Here are some representative examples of what city planners say would happen if we do the Smart Corridor plan:
South Lamar: Turning South Lamar into a Smart Corridor would have a profound effect on traffic congestion. If we make the long-term improvements included in the Smart Corridor plan, wait times at intersections during morning rush hour on South Lamar would improve 61%. If we do nothing, wait times at intersections in the mornings will increase 216%.
In the evening rush hour, wait times at intersections will decrease 51% if we do the long-term projects. If we do nothing, evening rush hour delays will increase 113%.
North Lamar: If we turn North Lamar Boulevard into a Smart Corridor, morning delays at intersections would decrease 48%, and evening delays at intersections would decrease 49%. Comparative data is not yet available.
Burnet Road: If we do the long-term work on Burnet Road, morning delays at intersections would decrease 11% and afternoon rush hour delays would go down 27%. Comparative data is not yet available.
Airport Boulevard: If we do the long-term projects in the Smart Corridor plan, delays at intersections during your morning commute would decrease 10%; if we do nothing, delays will increase 40%.
In evening rush hour, wait times at intersections would decrease 20%; if we do nothing, wait times at those same intersections will increase 40%.
Tumlin Report: Fix the corridors
To fix all of Austin’s mobility problems would cost $8.5 billion. The Smart Corridor plan is where we begin. Jeffrey Tumlim‘s report to the Austin Transportation Department says one of our biggest priorities as a city should be improving our corridors.
“Austin has a problem of success.

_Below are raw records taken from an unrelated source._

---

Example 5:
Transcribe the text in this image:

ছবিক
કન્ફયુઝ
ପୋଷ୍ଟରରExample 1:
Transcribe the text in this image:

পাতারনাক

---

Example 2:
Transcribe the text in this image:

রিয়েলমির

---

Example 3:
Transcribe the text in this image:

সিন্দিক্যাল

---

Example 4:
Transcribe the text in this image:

Austin is a thriving city, and its success has resulted in severe traffic congestion,” wrote Tumlin. “Austin’s current success threatens its future.”
Among the eight priorities Tumlin identified was “implement corridor plans with a focus on walkability.”
“The City of Austin has invested great effort in developing several thoughtful corridor and special district plans. … These plans and others establish Austin’s forward-thinking planning, and they are already positively impacting the urban landscape.”
We paid millions of dollars to develop these corridor plans, and right now they’re sitting on a shelf — literally. It’s time to take them down and get to work.